The Pains Of Being Pure At Heart
A band from New York. Where the guitarist from Night Flowers was wearing a The Pains Of Being Pure At Heart t-shirt, the drummer from The Pains Of Being Pure At Heart is wearing a Night Flowers t-shirt. Until The Sun Explodes is still a stone-cold classic, basically the poppier side of The Cure given an undue twist. This is followed by Heart In Your Heartbreak, a brilliant 1-2. They then get into some new songs, The Garret has a more angular 80s sound.
Come Saturday, from their eponymous debut album, is introduced as a song about homesickness. Followed by Young Adult Friction, which has a definite sound of British Sea Power. New song Anymore, really rocks out, which counters the lyrics, “I wanted to die with you”, which bring to mind The Smiths.
Then there’s still time for Kip to say how impressed that they are that The Cookie actually has cookies. Then it’s onto the encore.
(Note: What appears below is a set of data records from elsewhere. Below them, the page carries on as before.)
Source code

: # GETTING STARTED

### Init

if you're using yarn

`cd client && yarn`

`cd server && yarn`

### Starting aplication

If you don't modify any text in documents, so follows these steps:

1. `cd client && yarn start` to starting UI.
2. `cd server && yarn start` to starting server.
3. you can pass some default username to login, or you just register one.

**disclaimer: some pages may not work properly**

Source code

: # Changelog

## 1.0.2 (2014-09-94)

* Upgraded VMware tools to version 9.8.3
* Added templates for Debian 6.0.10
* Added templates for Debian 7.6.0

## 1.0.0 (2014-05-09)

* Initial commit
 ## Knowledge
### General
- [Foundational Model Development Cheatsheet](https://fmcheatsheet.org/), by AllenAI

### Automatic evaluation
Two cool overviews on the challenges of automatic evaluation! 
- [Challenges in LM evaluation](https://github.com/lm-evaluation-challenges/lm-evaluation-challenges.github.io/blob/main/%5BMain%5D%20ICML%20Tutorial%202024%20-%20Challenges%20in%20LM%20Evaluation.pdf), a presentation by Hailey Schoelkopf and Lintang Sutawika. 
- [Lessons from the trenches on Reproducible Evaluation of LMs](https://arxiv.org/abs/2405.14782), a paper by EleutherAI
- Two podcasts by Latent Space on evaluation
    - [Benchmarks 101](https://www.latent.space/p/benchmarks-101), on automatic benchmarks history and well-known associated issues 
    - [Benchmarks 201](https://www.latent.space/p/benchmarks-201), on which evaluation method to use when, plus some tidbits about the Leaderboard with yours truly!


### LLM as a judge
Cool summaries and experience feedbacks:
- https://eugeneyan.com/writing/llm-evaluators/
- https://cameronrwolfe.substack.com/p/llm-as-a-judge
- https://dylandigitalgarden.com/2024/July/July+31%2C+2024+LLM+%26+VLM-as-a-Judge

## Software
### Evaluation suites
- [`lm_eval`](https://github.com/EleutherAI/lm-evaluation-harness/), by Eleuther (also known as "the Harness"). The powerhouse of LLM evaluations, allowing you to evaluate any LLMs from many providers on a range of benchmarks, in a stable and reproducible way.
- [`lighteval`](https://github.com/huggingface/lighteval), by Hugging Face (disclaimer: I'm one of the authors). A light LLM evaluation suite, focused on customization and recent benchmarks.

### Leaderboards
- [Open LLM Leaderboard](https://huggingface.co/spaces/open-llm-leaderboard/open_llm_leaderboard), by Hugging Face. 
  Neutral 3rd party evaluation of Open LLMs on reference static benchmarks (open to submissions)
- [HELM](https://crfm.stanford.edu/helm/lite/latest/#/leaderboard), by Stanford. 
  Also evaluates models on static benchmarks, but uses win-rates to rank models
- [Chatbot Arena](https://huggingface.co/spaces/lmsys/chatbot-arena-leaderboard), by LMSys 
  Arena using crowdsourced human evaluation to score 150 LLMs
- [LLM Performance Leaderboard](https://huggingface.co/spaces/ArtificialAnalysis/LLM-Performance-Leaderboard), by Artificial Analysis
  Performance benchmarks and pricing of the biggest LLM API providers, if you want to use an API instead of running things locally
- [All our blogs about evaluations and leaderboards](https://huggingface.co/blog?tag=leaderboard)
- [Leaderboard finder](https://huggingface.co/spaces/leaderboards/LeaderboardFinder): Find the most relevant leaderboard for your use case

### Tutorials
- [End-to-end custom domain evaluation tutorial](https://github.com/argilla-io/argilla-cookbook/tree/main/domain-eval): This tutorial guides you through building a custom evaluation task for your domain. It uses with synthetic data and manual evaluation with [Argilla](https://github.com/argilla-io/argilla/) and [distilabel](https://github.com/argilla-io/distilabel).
Due to the design of The Cookie they don’t do that thing where they pretend to go off stage, wait a bit and then come back on again. Although they do ask us to imagine that they’ve gone off. Kip plays Contender in his own, while the rest of the band sit slightly awkwardly at the side of the stage. They rejoin him for one of the undoubted highlights of the set, an incredible rendition of This Love Is Fucking Right.
So, an absolutely amazing show, one that has got me really excited for the new album. I just hope
that they come back touring after it’s been released.